Last of the Summer Roses

Pictured above: A gorgeous reddish-orange minature rose, one of probably 10 planted in my beds. The color in this image doesn't do justice to the real thing.

A swift and sweeping cold blast blew into town on Friday. A light rain wet everything down and everyone went in search of coats and scarves. When I got home I had the joy of wrestling my scarecrow decorations and decorative flags into the garage before they flew across into the next block. It was so cold that I lit up the fireplace for its winter inauguration and the cats and I enjoyed a toasty night while the wind groused outside. Looking out Saturday morning I discovered frost on the ground and roof tops and the bird bath frozen solid.
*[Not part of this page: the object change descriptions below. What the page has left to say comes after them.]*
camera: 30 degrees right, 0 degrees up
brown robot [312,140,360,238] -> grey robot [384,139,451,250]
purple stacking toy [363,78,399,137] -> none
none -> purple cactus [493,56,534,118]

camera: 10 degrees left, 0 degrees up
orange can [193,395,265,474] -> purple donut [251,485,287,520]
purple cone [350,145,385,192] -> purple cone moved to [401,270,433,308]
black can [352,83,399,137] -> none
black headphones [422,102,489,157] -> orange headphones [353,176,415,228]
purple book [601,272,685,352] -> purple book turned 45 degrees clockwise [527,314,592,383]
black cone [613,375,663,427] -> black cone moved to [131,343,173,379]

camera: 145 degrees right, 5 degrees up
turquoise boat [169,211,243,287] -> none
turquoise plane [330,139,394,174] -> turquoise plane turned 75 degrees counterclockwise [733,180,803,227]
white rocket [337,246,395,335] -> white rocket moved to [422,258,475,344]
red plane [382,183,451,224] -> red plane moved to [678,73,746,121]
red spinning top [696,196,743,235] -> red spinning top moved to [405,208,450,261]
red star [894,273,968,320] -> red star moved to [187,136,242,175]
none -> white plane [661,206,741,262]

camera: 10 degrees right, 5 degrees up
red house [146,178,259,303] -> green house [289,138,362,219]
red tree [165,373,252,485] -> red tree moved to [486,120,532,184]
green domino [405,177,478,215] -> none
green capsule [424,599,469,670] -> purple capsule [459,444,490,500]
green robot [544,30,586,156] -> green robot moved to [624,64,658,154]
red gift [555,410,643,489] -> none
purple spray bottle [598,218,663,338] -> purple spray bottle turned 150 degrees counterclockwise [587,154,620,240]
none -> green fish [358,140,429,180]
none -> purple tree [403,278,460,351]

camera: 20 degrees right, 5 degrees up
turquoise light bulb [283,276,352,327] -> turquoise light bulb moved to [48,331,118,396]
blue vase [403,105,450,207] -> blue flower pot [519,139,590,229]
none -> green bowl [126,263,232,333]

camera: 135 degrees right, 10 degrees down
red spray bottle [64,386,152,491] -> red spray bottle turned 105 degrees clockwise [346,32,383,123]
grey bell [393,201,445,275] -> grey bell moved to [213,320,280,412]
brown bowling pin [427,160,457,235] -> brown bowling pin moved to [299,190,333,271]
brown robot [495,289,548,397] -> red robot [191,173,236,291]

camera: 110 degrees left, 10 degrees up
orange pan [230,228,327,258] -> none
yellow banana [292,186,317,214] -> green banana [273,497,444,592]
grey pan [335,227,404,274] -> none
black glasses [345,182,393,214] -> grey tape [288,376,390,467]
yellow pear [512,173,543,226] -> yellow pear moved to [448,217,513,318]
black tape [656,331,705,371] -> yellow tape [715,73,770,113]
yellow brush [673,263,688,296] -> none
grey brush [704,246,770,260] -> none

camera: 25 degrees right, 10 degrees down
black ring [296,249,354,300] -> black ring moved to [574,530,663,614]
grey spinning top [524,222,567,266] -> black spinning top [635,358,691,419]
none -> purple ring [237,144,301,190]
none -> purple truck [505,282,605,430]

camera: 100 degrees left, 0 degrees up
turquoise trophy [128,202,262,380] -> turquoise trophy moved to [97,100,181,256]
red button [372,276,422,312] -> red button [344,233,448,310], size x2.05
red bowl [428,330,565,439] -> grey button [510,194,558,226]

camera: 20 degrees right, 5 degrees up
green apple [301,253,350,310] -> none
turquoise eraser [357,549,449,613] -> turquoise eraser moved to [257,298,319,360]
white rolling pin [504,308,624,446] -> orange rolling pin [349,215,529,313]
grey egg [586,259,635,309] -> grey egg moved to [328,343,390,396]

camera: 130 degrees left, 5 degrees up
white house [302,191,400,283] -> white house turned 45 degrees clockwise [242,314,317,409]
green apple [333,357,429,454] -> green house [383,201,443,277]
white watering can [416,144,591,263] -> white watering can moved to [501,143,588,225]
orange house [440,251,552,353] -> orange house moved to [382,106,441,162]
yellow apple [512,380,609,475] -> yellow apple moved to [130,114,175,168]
Luckily the winter weather didn't come down too far because two hours away in Amarillo they had received a few inches of snow.

Winter is my least favorite time of year. For months I get to look mournfully out the window and wish I could work in my garden. Now, in the past, I have been crazy and planted in the snow. But that was in a small side bed that was protected from the winds by a tall fence. Here in my current home it's just a wind tunnel with little wind break.

Sunday turned out to be a nice day. A little chilly but otherwise nice. Most of the plants are dying down or have died down to the ground. The mums are over halfway through with their fall show. However, here and there, a few of the roses have put out a last blossom or two, revived by the cooled weather.

The rose below is some unlabeled rose that I really don't remember how I ended up with. Probably some bareroot rose I bought at Walmart or Home Depot. This rose is very vigorous and, unfortunately, very thorny. I refer to it as "the Octopus." I planted it in the corner adjacent to a neighbor's yard whose dogs have had a habit of breaking into my yard [with one who sometimes tries to come over by standing on the dog house]. Its blossoms are beautiful but I'll probably have to dig it up next spring and move it to a different spot so that I and the lawncare folks don't loose a limb or two. Whatever the name of this plant, it was made to be a security plant that would prevent anyone or thing from going by without getting snagged.
The knockout roses are also putting on a flush of flowers. The pink one, shown below, has been a compact grower so far and the flowers are nice but are not near the performer that the red variety is. The two red Knockout bushes have doubled in a year and their color glows in the back far corner.


  1. Thanks. At some point this winter I've got to round up all the plant tags for the roses and figure out which rose is which.